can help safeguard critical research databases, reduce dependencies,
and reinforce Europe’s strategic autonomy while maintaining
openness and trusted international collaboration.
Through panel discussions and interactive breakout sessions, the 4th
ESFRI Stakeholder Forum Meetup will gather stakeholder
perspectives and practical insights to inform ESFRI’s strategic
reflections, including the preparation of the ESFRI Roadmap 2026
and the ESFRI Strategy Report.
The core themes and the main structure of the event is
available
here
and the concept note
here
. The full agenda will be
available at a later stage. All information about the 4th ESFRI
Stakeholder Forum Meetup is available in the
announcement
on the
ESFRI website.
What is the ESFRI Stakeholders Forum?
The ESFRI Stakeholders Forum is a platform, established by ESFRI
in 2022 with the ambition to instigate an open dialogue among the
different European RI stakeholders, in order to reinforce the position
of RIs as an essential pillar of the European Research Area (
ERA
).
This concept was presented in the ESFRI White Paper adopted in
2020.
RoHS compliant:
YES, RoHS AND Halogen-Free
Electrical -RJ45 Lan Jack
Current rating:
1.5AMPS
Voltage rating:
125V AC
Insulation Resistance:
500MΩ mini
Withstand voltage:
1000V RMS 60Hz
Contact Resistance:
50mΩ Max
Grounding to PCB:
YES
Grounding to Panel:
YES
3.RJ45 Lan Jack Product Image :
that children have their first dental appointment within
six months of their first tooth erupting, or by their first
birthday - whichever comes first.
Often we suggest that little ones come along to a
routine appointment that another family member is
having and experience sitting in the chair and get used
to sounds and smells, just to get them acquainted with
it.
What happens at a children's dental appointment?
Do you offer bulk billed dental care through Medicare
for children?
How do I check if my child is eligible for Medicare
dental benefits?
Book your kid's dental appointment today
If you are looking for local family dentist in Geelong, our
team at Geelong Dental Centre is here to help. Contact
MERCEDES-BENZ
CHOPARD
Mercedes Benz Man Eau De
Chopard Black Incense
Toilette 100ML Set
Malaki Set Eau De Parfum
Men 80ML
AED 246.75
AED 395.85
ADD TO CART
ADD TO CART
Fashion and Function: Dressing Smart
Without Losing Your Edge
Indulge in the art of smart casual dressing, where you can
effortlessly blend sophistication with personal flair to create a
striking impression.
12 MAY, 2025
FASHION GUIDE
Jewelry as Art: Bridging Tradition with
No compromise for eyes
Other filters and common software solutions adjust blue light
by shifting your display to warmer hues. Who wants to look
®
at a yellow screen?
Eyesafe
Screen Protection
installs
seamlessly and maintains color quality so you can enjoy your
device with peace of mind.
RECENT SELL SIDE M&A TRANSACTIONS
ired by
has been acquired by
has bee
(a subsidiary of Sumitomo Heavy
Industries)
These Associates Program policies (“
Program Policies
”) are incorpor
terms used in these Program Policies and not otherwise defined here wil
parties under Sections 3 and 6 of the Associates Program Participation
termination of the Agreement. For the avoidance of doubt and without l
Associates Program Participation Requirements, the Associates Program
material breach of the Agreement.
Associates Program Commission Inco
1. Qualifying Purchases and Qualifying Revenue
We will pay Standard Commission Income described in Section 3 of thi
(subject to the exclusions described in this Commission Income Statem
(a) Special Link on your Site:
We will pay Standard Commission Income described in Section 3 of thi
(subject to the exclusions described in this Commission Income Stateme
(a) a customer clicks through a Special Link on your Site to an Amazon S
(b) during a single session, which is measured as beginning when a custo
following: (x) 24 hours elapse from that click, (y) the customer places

·····

Return the full data above, line for line.

SOLUTION
can help safeguard critical research databases, reduce dependencies,
and reinforce Europe’s strategic autonomy while maintaining
openness and trusted international collaboration.
Through panel discussions and interactive breakout sessions, the 4th
ESFRI Stakeholder Forum Meetup will gather stakeholder
perspectives and practical insights to inform ESFRI’s strategic
reflections, including the preparation of the ESFRI Roadmap 2026
and the ESFRI Strategy Report.
The core themes and the main structure of the event is
available
here
and the concept note
here
. The full agenda will be
available at a later stage. All information about the 4th ESFRI
Stakeholder Forum Meetup is available in the
announcement
on the
ESFRI website.
What is the ESFRI Stakeholders Forum?
The ESFRI Stakeholders Forum is a platform, established by ESFRI
in 2022 with the ambition to instigate an open dialogue among the
different European RI stakeholders, in order to reinforce the position
of RIs as an essential pillar of the European Research Area (
ERA
).
This concept was presented in the ESFRI White Paper adopted in
2020.
RoHS compliant:
YES, RoHS AND Halogen-Free
Electrical -RJ45 Lan Jack
Current rating:
1.5AMPS
Voltage rating:
125V AC
Insulation Resistance:
500MΩ mini
Withstand voltage:
1000V RMS 60Hz
Contact Resistance:
50mΩ Max
Grounding to PCB:
YES
Grounding to Panel:
YES
3.RJ45 Lan Jack Product Image :
that children have their first dental appointment within
six months of their first tooth erupting, or by their first
birthday - whichever comes first.
Often we suggest that little ones come along to a
routine appointment that another family member is
having and experience sitting in the chair and get used
to sounds and smells, just to get them acquainted with
it.
What happens at a children's dental appointment?
Do you offer bulk billed dental care through Medicare
for children?
How do I check if my child is eligible for Medicare
dental benefits?
Book your kid's dental appointment today
If you are looking for local family dentist in Geelong, our
team at Geelong Dental Centre is here to help. Contact
MERCEDES-BENZ
CHOPARD
Mercedes Benz Man Eau De
Chopard Black Incense
Toilette 100ML Set
Malaki Set Eau De Parfum
Men 80ML
AED 246.75
AED 395.85
ADD TO CART
ADD TO CART
Fashion and Function: Dressing Smart
Without Losing Your Edge
Indulge in the art of smart casual dressing, where you can
effortlessly blend sophistication with personal flair to create a
striking impression.
12 MAY, 2025
FASHION GUIDE
Jewelry as Art: Bridging Tradition with
No compromise for eyes
Other filters and common software solutions adjust blue light
by shifting your display to warmer hues. Who wants to look
®
at a yellow screen?
Eyesafe
Screen Protection
installs
seamlessly and maintains color quality so you can enjoy your
device with peace of mind.
RECENT SELL SIDE M&A TRANSACTIONS
ired by
has been acquired by
has bee
(a subsidiary of Sumitomo Heavy
Industries)
These Associates Program policies (“
Program Policies
”) are incorpor
terms used in these Program Policies and not otherwise defined here wil
parties under Sections 3 and 6 of the Associates Program Participation
termination of the Agreement. For the avoidance of doubt and without l
Associates Program Participation Requirements, the Associates Program
material breach of the Agreement.
Associates Program Commission Inco
1. Qualifying Purchases and Qualifying Revenue
We will pay Standard Commission Income described in Section 3 of thi
(subject to the exclusions described in this Commission Income Statem
(a) Special Link on your Site:
We will pay Standard Commission Income described in Section 3 of thi
(subject to the exclusions described in this Commission Income Stateme
(a) a customer clicks through a Special Link on your Site to an Amazon S
(b) during a single session, which is measured as beginning when a custo
following: (x) 24 hours elapse from that click, (y) the customer places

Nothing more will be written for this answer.